Ostthüringer Zeitung (Bad Lobenstein)
Land wirbt um Auslandsfachkräfte
Erfurt. Nach einer neuen Erhebung ist die Nachfrage nach qualifiziertem Personal gegenüber der bisherigen Planung noch einmal kräftig gestiegen. Das bestätigte Tiefensee im Gespräch mit unserer Zeitung. Ging man bislang von einem Bedarf von 280 000 Fachleuten bis zum Jahr 2025 aus, ist jetzt die Rede von mehr als 344000. „Darauf reagieren wir mit drei Ansätzen. Zum einen kommt es darauf an, Fachkräfte aus Thüringen und Deutschland zu gewinnen. Das versucht etwa unsere Fachkräfteagentur über ihre Stellenbörse“, sagte Tiefensee.
Zudem habe man die gesamte Werbung des Landes umgestellt. „Sie zielt jetzt vor allem auf Studienabgänger und Fachkräfte sowie die Touristen“, so Tiefensee. Die wirkten nach ihrer Rückkehr in die Heimat als Botschafter des Freistaates. Die Investorenwerbung wurde nachgelagert. „Wir werben um die Pendler, die wir zurückgewinnen wollen, um die Hochschulabsolventen, die wir im Land halten wollen, und um die Berufseinsteiger“, so der Minister. Er forderte die Firmen auf, bei den Bewerbern mit guter Arbeit zu punkten. Dazu gehöre der Lohn, aber auch die Vereinbarkeit von Beruf und Familie, Freizeitangebote oder Plätze in Kindertagesstätten.

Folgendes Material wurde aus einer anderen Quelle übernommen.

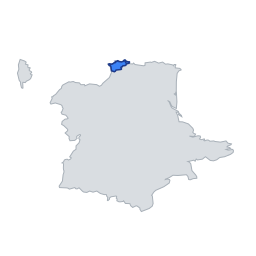 where Pyrénées-Orientales sits in France, rotated 171°
{"feature_id": "FRA-5337", "entity_name": "Pyrénées-Orientales", "entity_type": "Metropolitan department", "adm_level": 1, "iso_a3": "FRA", "parent_name": "France", "parent_adm1": "", "projection": "robinson", "projection_center": [2.397, 42.62], "detail": "fine", "context": "in_parent", "style": "filled", "palette": "blue", "viewbox_px": 256, "rotation_deg": 171, "n_neighbors": 0, "source": "natural_earth", "source_scale": "10m", "svg_char_len": 5271}
<svg xmlns="http://www.w3.org/2000/svg" viewBox="0 0 256 256"><g transform="rotate(171 128 128)"><path d="M198.5,103.9L196.9,104.7L195.9,106.3L194.8,106.7L192.9,106.7L191.9,105.7L189.6,106.3L188.7,107.4L190.1,108.6L185.6,113.7L182.7,115.1L182.1,118.5L178.7,121.0L177.4,123.6L177.3,124.1L178.2,125.0L177.9,126.7L176.1,127.9L176.2,129.0L176.7,129.1L179.3,128.2L180.3,127.2L179.8,125.8L182.5,124.1L187.3,124.5L187.9,126.8L187.4,128.7L190.9,132.9L188.0,134.8L187.8,136.1L191.0,140.3L193.0,142.0L192.0,144.8L188.8,146.6L186.6,146.5L185.7,146.9L185.9,147.8L187.4,150.4L191.0,152.0L191.6,154.0L190.6,154.7L189.0,157.6L189.7,159.0L189.5,159.7L189.9,160.7L190.8,161.6L195.9,164.1L200.4,163.7L201.0,165.1L198.3,169.0L198.5,170.7L197.1,170.7L196.9,171.3L194.1,172.6L189.7,176.5L187.6,177.6L186.8,179.6L185.6,180.7L179.1,182.9L177.9,182.4L174.8,182.5L172.8,181.1L169.0,180.2L167.7,178.1L164.2,177.7L164.0,176.4L159.1,177.6L152.1,175.7L149.7,173.7L147.6,174.3L145.9,176.1L138.4,180.8L135.5,185.7L136.0,191.4L137.8,194.2L133.2,193.8L130.5,194.6L129.8,195.8L123.3,194.4L120.9,195.6L120.2,195.5L119.4,194.3L116.2,192.9L116.7,192.0L116.3,191.2L113.3,190.5L112.3,191.3L111.2,189.6L102.8,187.0L101.5,187.1L100.9,189.7L95.5,189.6L94.8,189.1L91.3,189.7L87.6,187.3L83.5,187.7L81.0,185.2L78.6,185.1L75.2,183.8L73.6,183.1L73.4,182.4L72.4,183.5L71.1,183.3L70.8,182.9L71.7,181.6L71.9,180.0L67.6,178.8L66.5,177.6L66.5,177.0L68.8,176.5L70.9,174.3L73.0,166.2L74.6,156.7L75.7,154.9L77.0,154.4L76.0,153.1L74.7,154.8L75.6,146.2L77.2,139.7L80.8,142.3L81.6,143.5L82.6,147.3L84.6,149.0L83.3,147.4L82.1,142.3L81.3,140.8L75.7,136.5L75.5,135.6L78.0,136.1L77.0,132.9L76.6,126.2L73.1,125.5L67.7,122.6L64.0,117.5L63.6,115.6L64.7,113.5L63.8,112.3L62.2,111.4L63.5,109.6L64.6,109.4L68.6,110.4L65.4,108.8L60.1,109.4L58.0,108.8L57.7,107.6L59.1,106.0L57.4,105.0L54.4,105.3L54.1,104.9L55.0,103.7L54.2,103.3L51.8,103.8L50.4,103.4L49.1,102.1L45.2,101.8L44.3,101.1L38.9,99.6L33.2,99.9L31.7,97.4L28.3,96.1L29.0,95.3L32.5,94.6L33.2,93.9L30.7,92.8L29.8,91.8L34.5,91.5L32.4,90.4L27.9,90.5L27.4,89.0L28.0,87.4L30.7,86.0L37.2,84.5L42.0,84.5L45.4,82.7L48.7,82.2L51.8,83.1L56.0,87.5L59.4,85.6L64.4,85.6L65.5,86.7L66.9,84.7L68.0,85.9L74.1,85.5L72.7,84.7L71.6,82.8L71.5,75.9L68.4,70.9L67.7,69.1L67.9,67.6L71.6,67.8L74.6,67.1L76.1,67.6L76.4,70.8L77.6,72.7L86.1,73.3L91.0,74.3L95.1,72.5L99.0,71.6L99.3,71.2L97.1,71.4L95.1,70.6L94.8,69.7L95.9,67.2L101.8,64.4L110.4,62.1L112.6,60.6L115.2,57.8L114.6,57.1L115.0,49.5L116.3,47.0L119.6,45.2L127.9,43.4L128.9,45.8L128.8,47.1L131.0,49.3L132.1,49.9L135.8,48.8L137.5,50.8L138.0,53.0L142.4,53.9L143.7,56.8L144.5,56.2L147.3,56.3L148.6,56.6L150.4,57.9L149.8,59.6L150.6,60.5L149.9,62.1L150.4,62.7L155.5,62.7L157.0,62.0L157.6,60.4L159.2,59.4L159.7,59.7L158.8,62.8L159.5,63.5L159.9,65.7L161.8,65.9L165.6,67.7L168.7,70.6L172.6,70.1L175.7,71.7L178.8,70.8L181.8,71.7L182.8,72.6L185.7,76.6L187.8,75.8L189.3,76.3L189.8,77.5L195.5,76.8L196.6,77.9L197.8,78.4L205.0,79.9L205.1,81.4L201.1,85.8L199.4,92.0L198.3,94.1L197.9,95.7L198.2,96.8L198.1,98.5L197.3,102.5L197.8,103.7L198.5,103.9ZM227.2,187.6L227.0,190.2L228.0,192.1L228.6,199.5L226.6,203.1L226.4,207.5L223.8,212.6L219.6,210.3L218.3,209.0L219.3,207.1L216.9,206.0L217.4,204.1L217.1,203.1L215.4,203.0L215.3,202.5L216.5,201.0L216.5,200.1L214.8,199.0L214.5,197.9L216.0,196.8L215.3,195.8L214.4,195.5L216.4,192.1L217.8,191.1L221.1,190.1L222.4,188.9L224.6,189.6L224.9,189.2L225.5,183.9L226.2,183.8L226.9,184.5L227.2,187.6ZM76.0,133.3L75.5,134.8L73.3,132.1L73.1,130.7L76.0,133.3Z" fill="#d9dde1" stroke="#a8b0b8" stroke-width="1"/><path d="M116.4,192.3L116.5,192.1L116.7,191.9L117.1,191.9L117.3,191.8L118.2,191.6L118.6,191.6L118.8,191.6L119.3,191.8L119.6,191.7L119.8,191.5L119.9,191.3L119.9,191.1L119.9,190.9L120.0,190.7L120.4,190.3L120.5,190.2L121.9,190.1L122.6,190.2L122.8,190.2L123.2,190.3L123.5,190.0L124.2,189.3L124.4,189.3L124.8,189.4L125.1,189.3L125.3,189.1L125.5,188.9L125.5,188.7L125.2,187.3L125.3,187.1L125.8,186.9L130.5,187.1L130.9,187.0L131.0,186.8L131.4,186.3L131.6,186.1L132.7,185.7L132.8,185.7L133.2,186.0L135.4,187.1L135.3,187.9L135.3,188.6L135.4,189.0L135.3,189.8L135.3,190.7L135.4,191.5L135.5,192.0L135.7,192.3L136.0,192.4L136.4,192.5L136.7,192.6L136.8,192.7L136.8,192.9L136.8,193.1L136.9,193.3L137.0,193.4L137.3,193.8L137.3,194.1L136.7,194.3L136.3,194.3L136.0,194.3L135.7,194.2L135.4,194.0L135.3,193.8L135.2,193.6L134.7,193.6L134.3,193.7L133.8,193.5L133.3,193.9L133.1,193.9L132.8,193.9L132.6,193.9L132.4,194.0L132.0,194.4L131.7,194.5L131.4,194.6L130.9,194.5L130.6,194.5L130.3,194.6L129.7,195.1L129.7,195.6L129.9,195.8L129.5,195.8L129.2,195.8L128.6,195.6L128.3,195.6L128.2,195.7L128.1,196.0L127.8,196.1L127.6,196.0L127.4,195.9L127.1,195.8L126.8,195.6L126.6,195.3L126.5,195.0L126.3,195.0L125.8,194.9L125.0,194.6L124.8,194.5L124.4,194.3L124.0,194.3L123.1,194.5L122.4,194.5L122.2,194.6L122.0,194.9L121.9,195.0L121.6,195.3L121.3,195.5L121.2,195.6L120.9,195.6L120.6,195.7L120.4,195.7L120.2,195.6L119.9,195.3L119.8,195.1L119.6,194.4L119.4,194.1L119.2,194.0L118.9,194.0L118.6,193.9L117.8,193.4L117.5,193.3L116.6,193.2L116.3,193.1L116.3,192.9L116.3,192.5L116.4,192.3ZM120.2,194.0L120.4,194.0L120.3,193.7L120.1,193.4L120.0,193.2L119.8,193.3L119.7,193.6L119.7,193.9L119.9,194.0L120.2,194.0Z" fill="#3b82f6" stroke="#1e3a8a" stroke-width="1.5"/></g></svg>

Doch wie um Fachkräfte außerhalb Deutschlands werben? In den Mitgliedsstaaten der Europäischen Union sei das relativ klar geregelt. „Da bekommen wir durchaus gute Leute aus Spanien, Portugal, Bulgarien, Ungarn oder Polen“, so Tiefensee. Aber auch in anderen Regionen hätten die Kammern Netzwerke aufgebaut. So habe die Industrie- und Handelskammer (IHK) Südthüringen ihr Augenmerk auf Vietnam gerichtet. Dort würden potenzielle Auszubildende und ihre Eltern über die Möglichkeiten einer Lehre in Thüringen informiert.
Allerdings sei die Anwerbung von Personal in Ländern außerhalb der EU „ein Hürdenlauf“, wenn man sich die Regularien ansehe, die es bei der Anwerbung zu beachten gelte. Man habe gelernt, damit umzugehen, aber der Aufwand sei unverhältnismäßig. Tiefensee: „Daher braucht Deutschland dringend ein Einwanderungsgesetz.“
Der dritte Ansatz ist ihm zufolge die Produktivitätssteigerungen in den Unternehmen. Es gehe darum, durch Innovation in der Fertigung zu erreichen, dass man das gleiche Ergebnis mit weniger Mitarbeitern erzielt. „Dafür haben wir die Kompetenzzentren Wirtschaft 4.0 und Mittelstand 4.0 geschaffen, welche die Unternehmen bei Innovation und bei der Digitalisierung unterstützen“, so der Minister in dem Gespräch.
Das Problem fehlender Fachkräfte für die Unternehmen im Freistaat spitzt sich in den nächsten Jahren weiter zu. Wirtschaftsminister Wolfgang Tiefensee (SPD) setzt dagegen auf Anwerbungen auch im Ausland.